Saturday, May 16, 2009

Millet Loaf

This is my next dish with the grains I bought. I loved it. I tried it with a bean sauce which was good but after a little bit, I decided the flavors didn't mesh too well. The next time I ate it, I tried it with ketchup, like I would with a meatloaf but that wasn't real great. This time, I actually tried it with gravy, like the recipe suggested and it was definitely the best so I will be sticking with that.

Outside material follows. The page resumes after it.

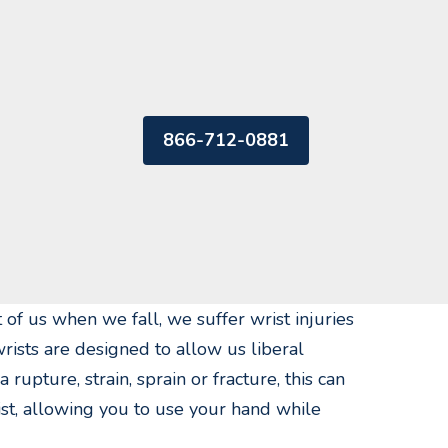
866-712-0881
 of us when we fall, we suffer wrist injuries
rists are designed to allow us liberal
upture, strain, sprain or fracture, this can
ist, allowing you to use your hand while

Millet has a nutty kind of flavor.

Millet Loaf

1 1/2 cups millet
3 3/4 cups water
1/2 teaspoon salt (or to taste)
1 1/2 cups carrot, finely diced
1 cup celery, finely diced
1 cup onion finely diced
1 clove garlic, minced
1 tablespoon sesame oil
1 1/2 teaspoons dill weed
1 teaspoondried thyme
1 curoasted sunflower seeds (optional)
3 tablespoons whole wheat flour

Directions
1. Rinse millet and put it in a medium saucepan with the water and 1/2 tsp salt. Cook, lid ajar slightly, over medium heat for about 20 minutes, or until soft; the millet should absorb all the water.
2. Saute the carrots, celery, onions and garlic in sesame oil until onions are translucent. Add the seasonings.
3. Mix the cooked millet and the veggies together, along with the sunflower seeds, if you wish.
4. Add 3 tbsp flour to the millet mixture, blending well.
5. Lightly oil (and flour, optional) 2 loaf pans. Press the millet mixture into the pan, and bake at 400 F for one hour (45 minutes if the millet is still warm when you put it into the pan).
6. Allow the loaf to cool for about 10 minutes before turning it out onto a platter and slicing.
7. Serve with mashed potatoes, green beans and lots of brown gravy.